Religion like music lives in a world beyond words, or thoughts or things. They have felt the mystery of consciousness within themselves, and will not say that they are machines.
Will Durant

From this religious intuition—and anticipating an era in which many would claim to be “spiritual but not religious”—Durant offers this:

And so they worship. The poetry of their ritual redeems the prose of their dally toll; the prayers they pray are secret summonses to their better selves; the songs they sing are shouts of joy in their refreshened strength.
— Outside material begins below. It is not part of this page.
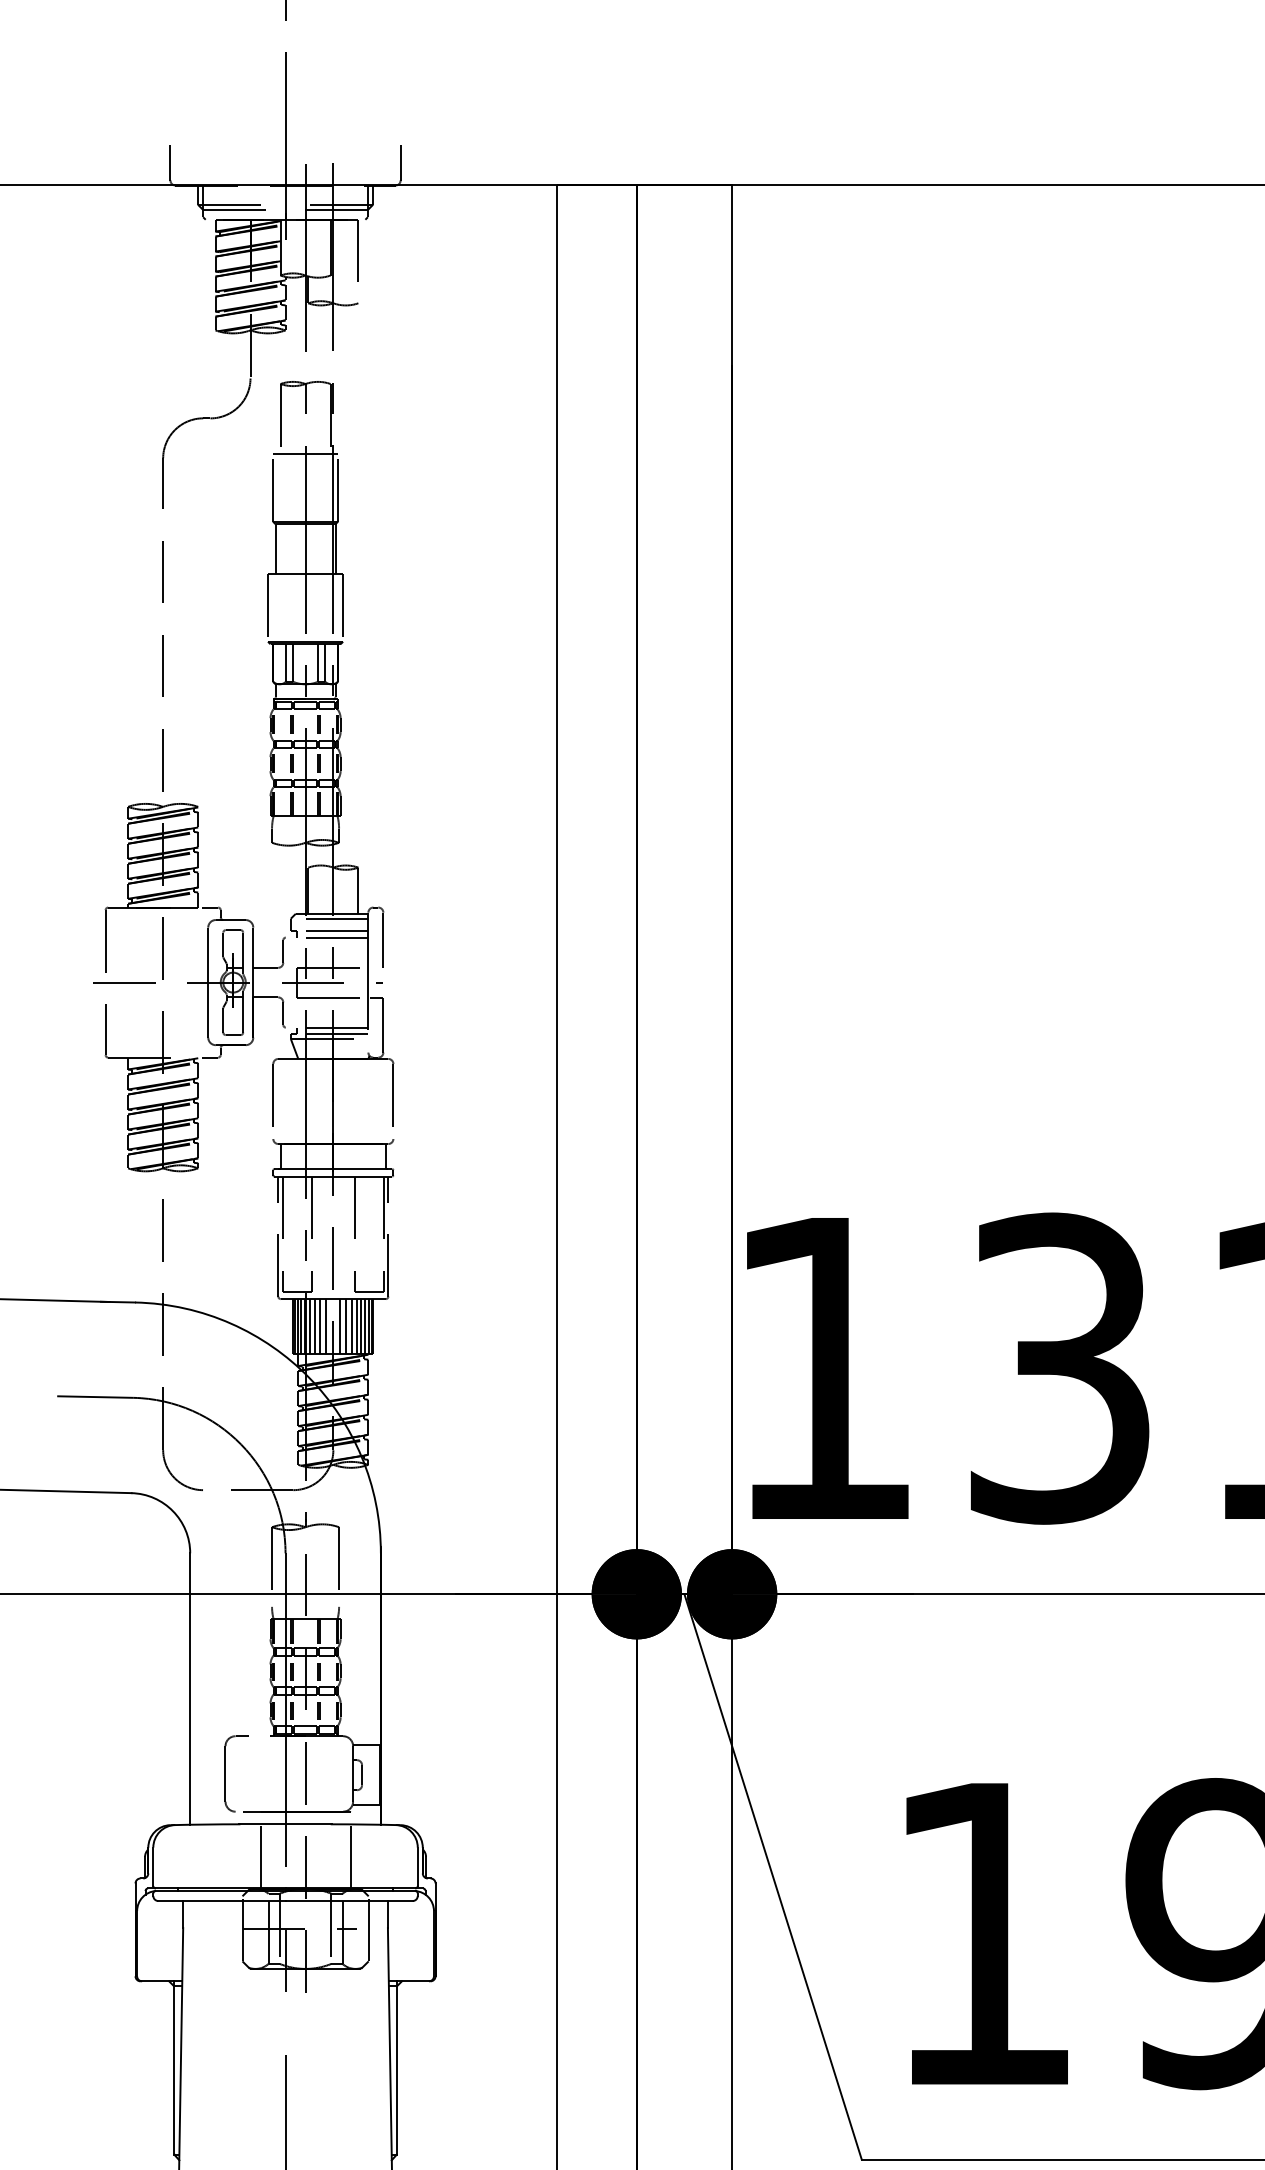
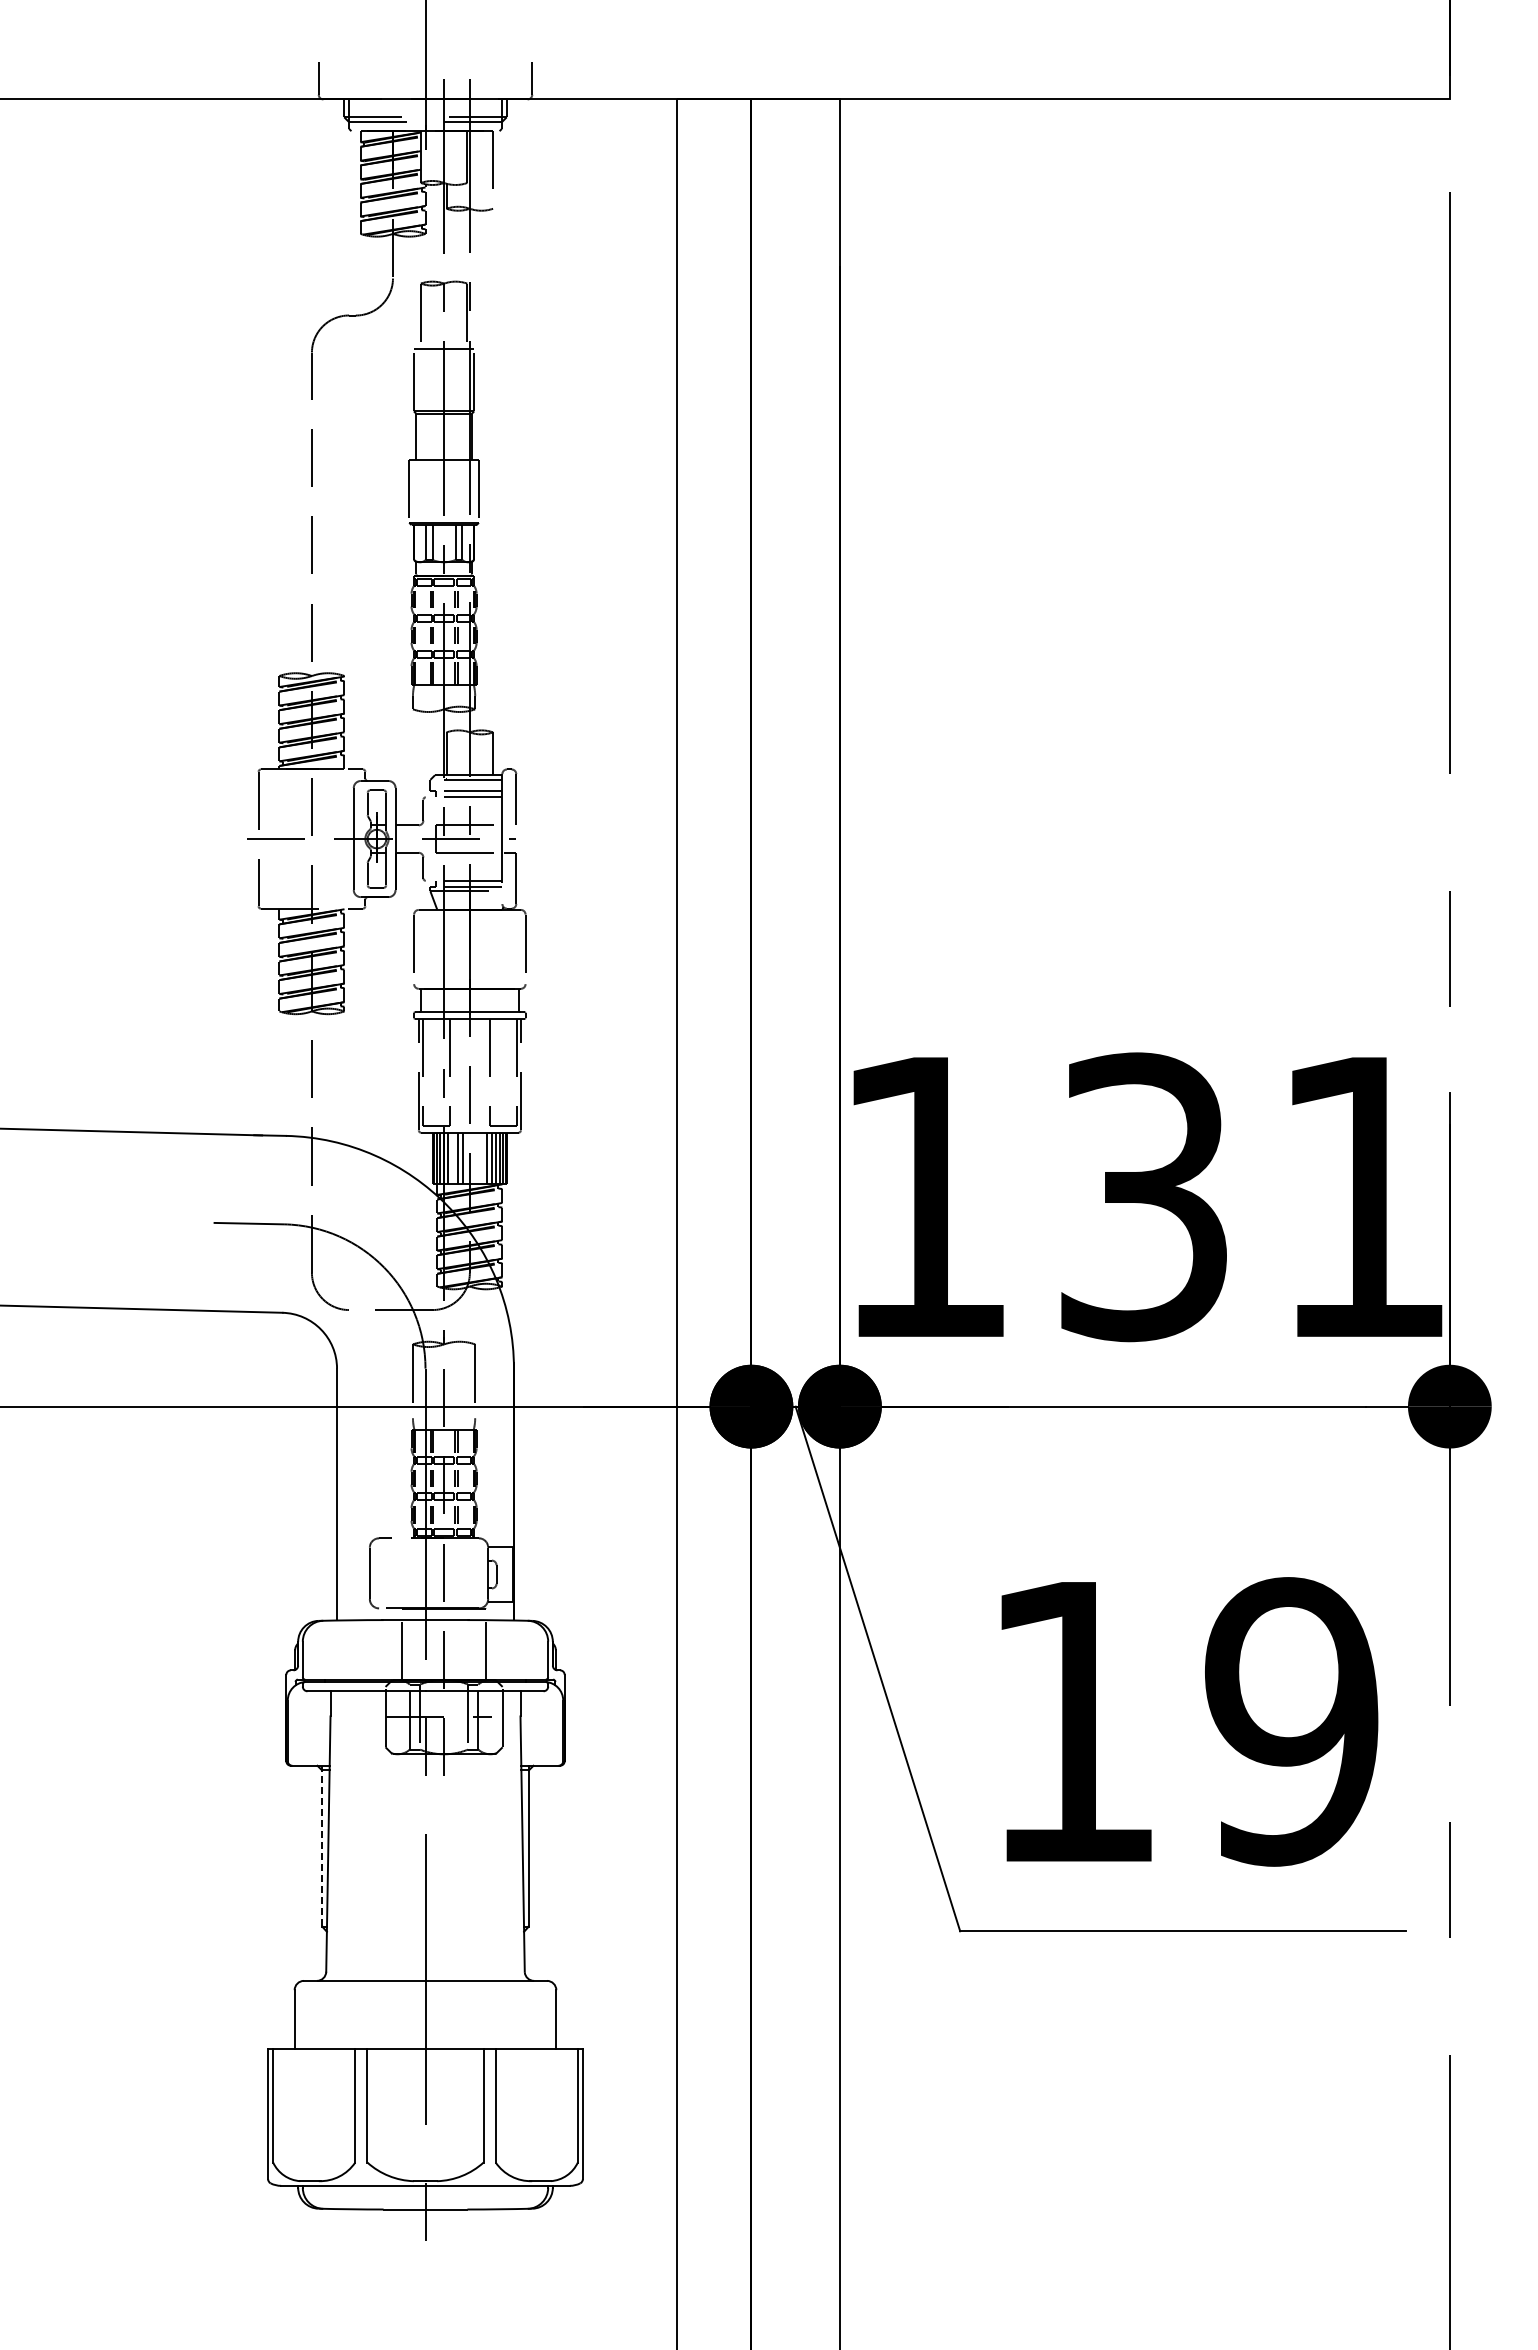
line: (314, 1325) -> (452, 1157), removed
line: (340, 1325) -> (476, 1157), removed
line: (345, 1325) -> (481, 1157), removed
line: (174, 2067) -> (322, 1845), solid -> dashed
The commandments they receive, through which they can live with one another in order and peace, come to them as the imperatives of an inescapable deity, not as the edicts of questionable men. Through these commands they are made part of a divine drama, and their harassed lives take on a scope and dignity that cannot be canceled out by death.

May the poetry of our gathered worship redeem our daily toil and summon us to our better selves.  Thank you, Will, for the reminder.